Drawing in three dimensions is inconvenient, a contour map is a useful alternative for representing plots in 2D space. Contour map uses contours or color-coded regions helps us to visualize 3D data in two dimensions. Contour maps are also used to visualize the error surfaces in deep learning/machine learning optimization techniques like Gradient descent, Momentum gradient descent, Adam, etc…
In this article, we will see how to interpret the contour maps and visualize the 3D Gradient descent error surface using a contour map.
Citation Note: The content and the structure of this article is based on the deep learning lectures from One-Fourth Labs — Padhai.

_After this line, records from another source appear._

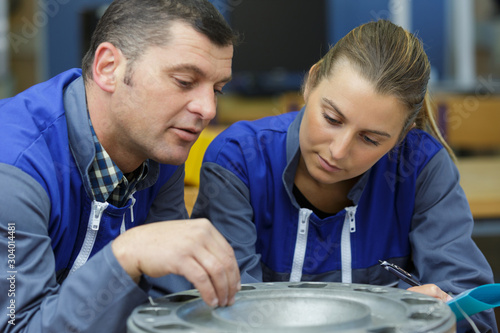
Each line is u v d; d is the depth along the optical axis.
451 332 0.65
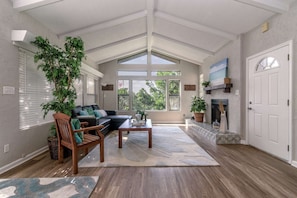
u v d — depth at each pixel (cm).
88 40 481
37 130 314
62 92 298
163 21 455
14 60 262
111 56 686
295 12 261
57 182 207
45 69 288
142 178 220
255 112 356
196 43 529
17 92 267
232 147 362
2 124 238
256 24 342
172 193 186
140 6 385
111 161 276
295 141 262
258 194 184
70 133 231
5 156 243
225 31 404
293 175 229
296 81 261
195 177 223
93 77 647
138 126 372
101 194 183
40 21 328
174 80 751
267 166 259
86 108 504
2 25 239
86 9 333
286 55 278
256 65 352
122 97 745
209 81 584
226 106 464
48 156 304
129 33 519
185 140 421
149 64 743
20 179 215
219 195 182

Let’s assume that my 3D Error surface looks like this from the front view,
Front View of 3D Error Surface
The x-axis in the graph represents the combination of two parameters w, b represented as one parameter theta and the y-axis represents error value. Suppose if I take horizontal slices of this error surface along the vertical axis. How would the error surface look like from the top?
Top View of Horizontal Slices
The inner ellipse corresponds to the first slice and outer ellipse corresponds to the second slice on the error surface from the top. Each horizontal slice is like a plane that is cutting this hat like error surface and the loss function value around the entire perimeter of the sliced hat will be the same. It means that the loss function value around the entire perimeter of the inner ellipse will be the same. Similarly, the loss function value around the entire perimeter of the outer ellipse will be the same.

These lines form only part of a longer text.